**Job item:** The goal here is an exact copy of the entries below, without their pictures.

**Material for this exercise:**
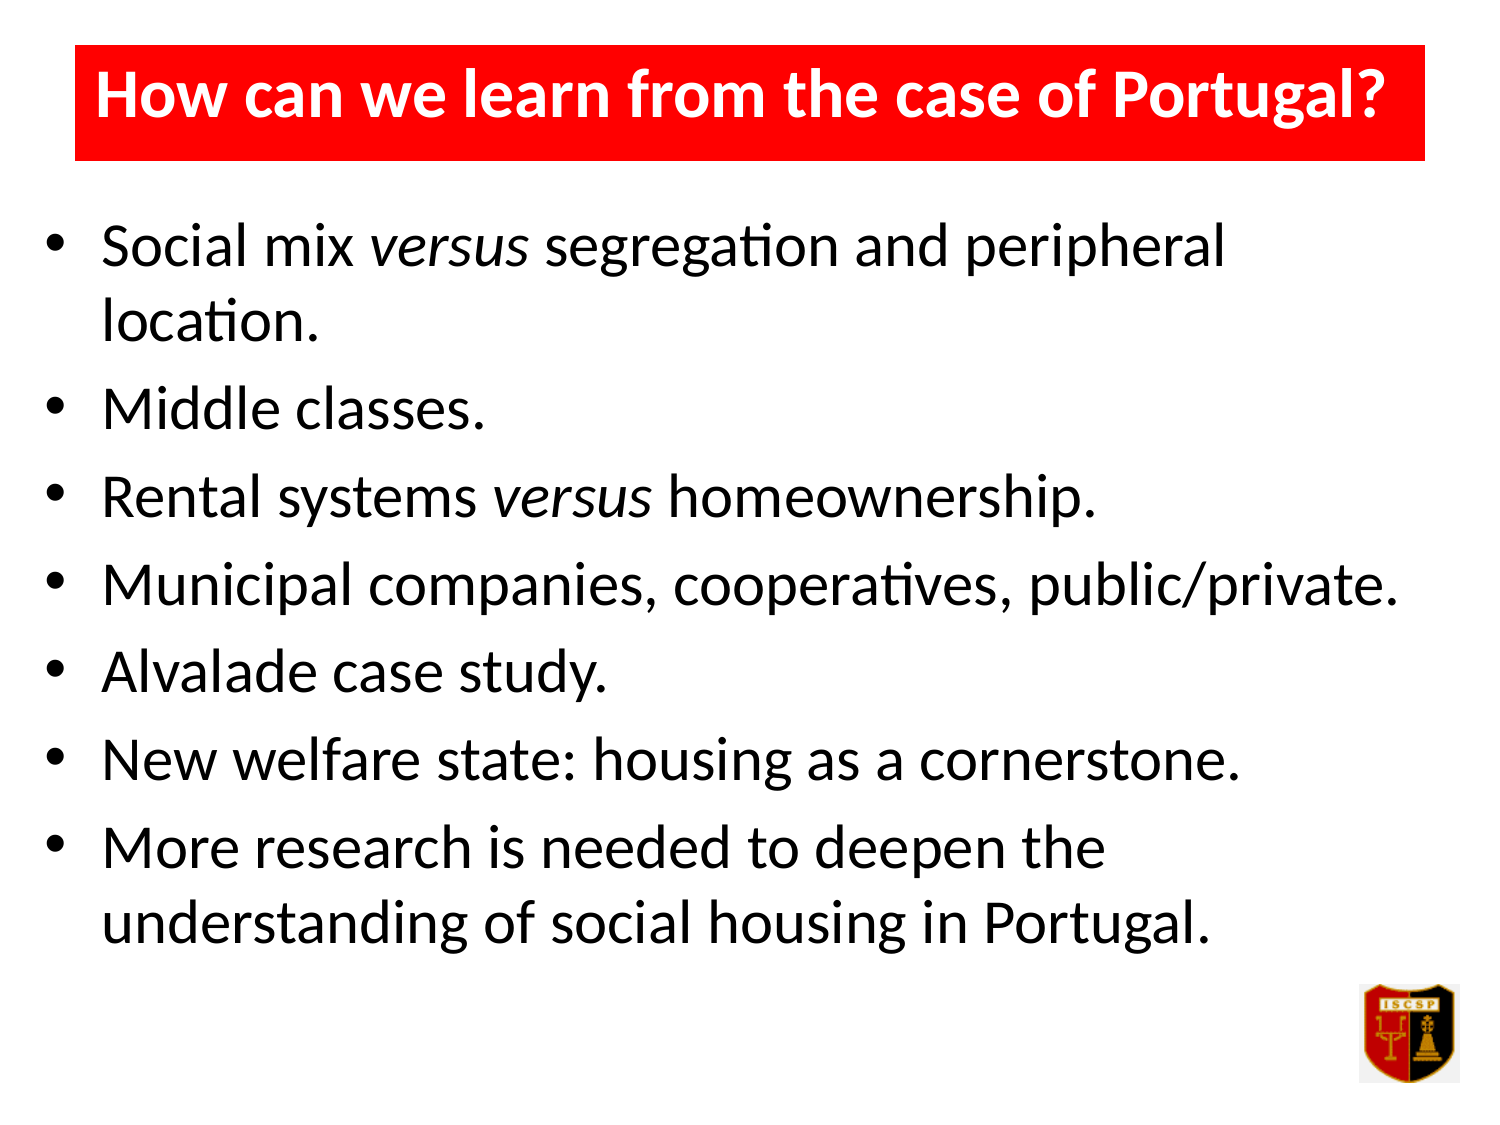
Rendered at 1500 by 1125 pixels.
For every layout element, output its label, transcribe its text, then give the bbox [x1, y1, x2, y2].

title How can we learn from the case of Portugal? [75, 45, 1425, 161]
picture [1359, 984, 1460, 1083]
list Social mix versus segregation and peripheral location. Middle classes. Rental systems versus homeownership. Municipal companies, cooperatives, public/private. Alvalade case study. New welfare state: housing as a cornerstone. More research is needed to deepen the understanding of social housing in Portugal. [29, 196, 1425, 1005]
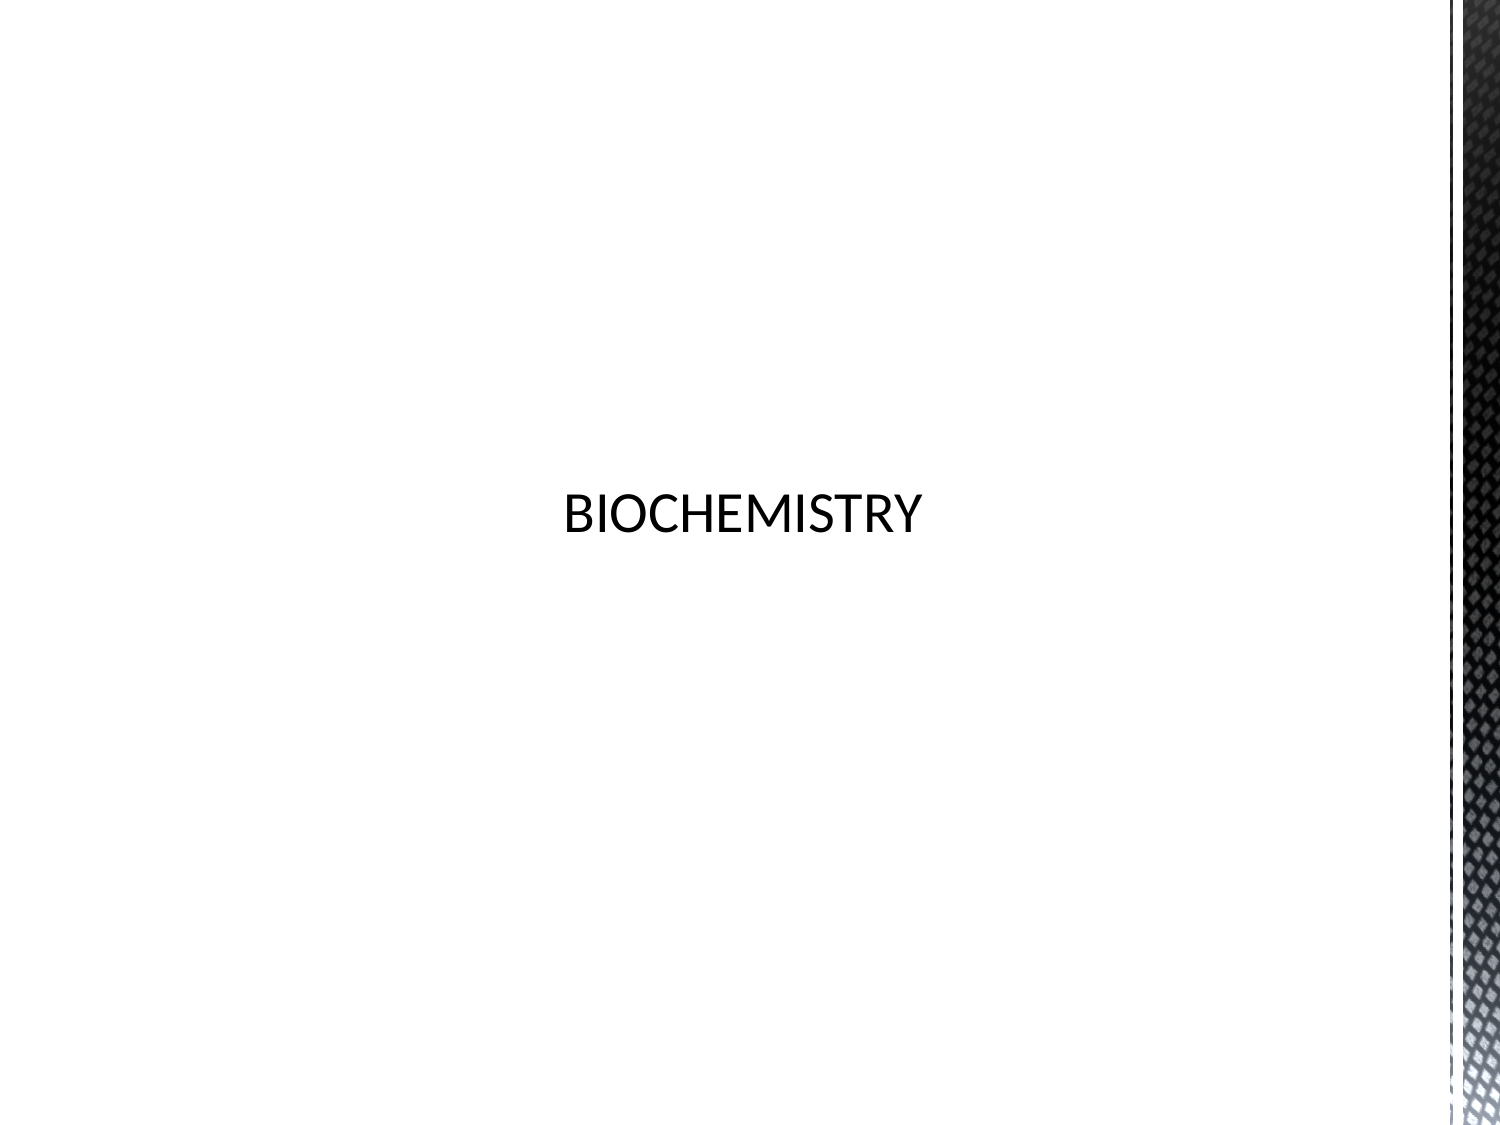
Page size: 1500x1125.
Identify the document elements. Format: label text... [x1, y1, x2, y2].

picture [1447, 0, 1500, 1125]
title BIOCHEMISTRY [162, 75, 938, 1013]
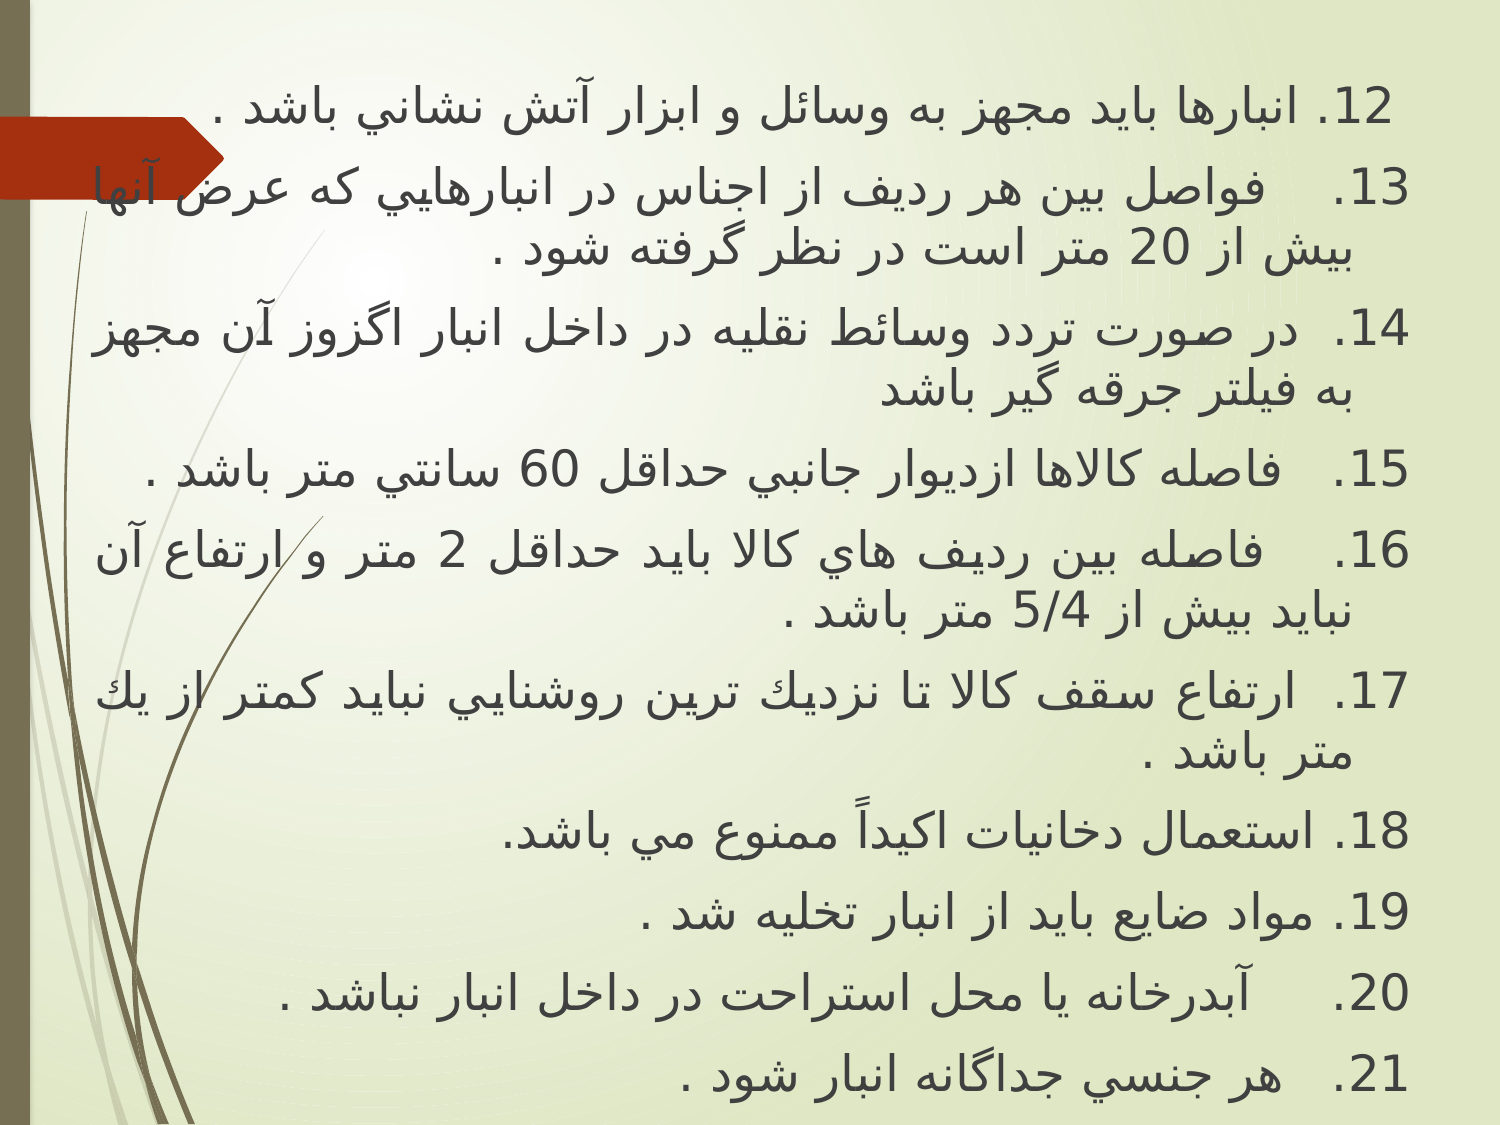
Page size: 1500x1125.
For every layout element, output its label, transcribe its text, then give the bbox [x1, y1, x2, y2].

list 12. انبارها بايد مجهز به وسائل و ابزار آتش نشاني باشد . 13. فواصل بين هر رديف از اجناس در انبارهايي كه عرض آنها بيش از 20 متر است در نظر گرفته شود . 14. در صورت تردد وسائط نقليه در داخل انبار اگزوز آن مجهز به فيلتر جرقه گير باشد 15. فاصله كالاها ازديوار جانبي حداقل 60 سانتي متر باشد . 16. فاصله بين رديف هاي كالا بايد حداقل 2 متر و ارتفاع آن نبايد بيش از 5/4 متر باشد . 17. ارتفاع سقف كالا تا نزديك ترين روشنايي نبايد كمتر از يك متر باشد . 18. استعمال دخانيات اكيداً ممنوع مي باشد. 19. مواد ضايع بايد از انبار تخليه شد . 20. آبدرخانه يا محل استراحت در داخل انبار نباشد . 21. هر جنسي جداگانه انبار شود . [76, 66, 1427, 985]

**Exercise response:**
Rendered at 1500 by 1125 pixels.
For every layout element, output its label, transcribe its text, then give the bbox [x1, y1, x2, y2].

title How can we learn from the case of Portugal? [75, 45, 1425, 161]
picture [1359, 984, 1460, 1083]
list Social mix versus segregation and peripheral location. Middle classes. Rental systems versus homeownership. Municipal companies, cooperatives, public/private. Alvalade case study. New welfare state: housing as a cornerstone. More research is needed to deepen the understanding of social housing in Portugal. [29, 196, 1425, 1005]
Page size: 1500x1125.
Identify the document elements. Format: label text... [x1, y1, x2, y2].

picture [1447, 0, 1500, 1125]
title BIOCHEMISTRY [162, 75, 938, 1013]
Page size: 1500x1125.
For every layout element, output its label, transcribe its text, then give the bbox [x1, y1, x2, y2].

list 12. انبارها بايد مجهز به وسائل و ابزار آتش نشاني باشد . 13. فواصل بين هر رديف از اجناس در انبارهايي كه عرض آنها بيش از 20 متر است در نظر گرفته شود . 14. در صورت تردد وسائط نقليه در داخل انبار اگزوز آن مجهز به فيلتر جرقه گير باشد 15. فاصله كالاها ازديوار جانبي حداقل 60 سانتي متر باشد . 16. فاصله بين رديف هاي كالا بايد حداقل 2 متر و ارتفاع آن نبايد بيش از 5/4 متر باشد . 17. ارتفاع سقف كالا تا نزديك ترين روشنايي نبايد كمتر از يك متر باشد . 18. استعمال دخانيات اكيداً ممنوع مي باشد. 19. مواد ضايع بايد از انبار تخليه شد . 20. آبدرخانه يا محل استراحت در داخل انبار نباشد . 21. هر جنسي جداگانه انبار شود . [76, 66, 1427, 985]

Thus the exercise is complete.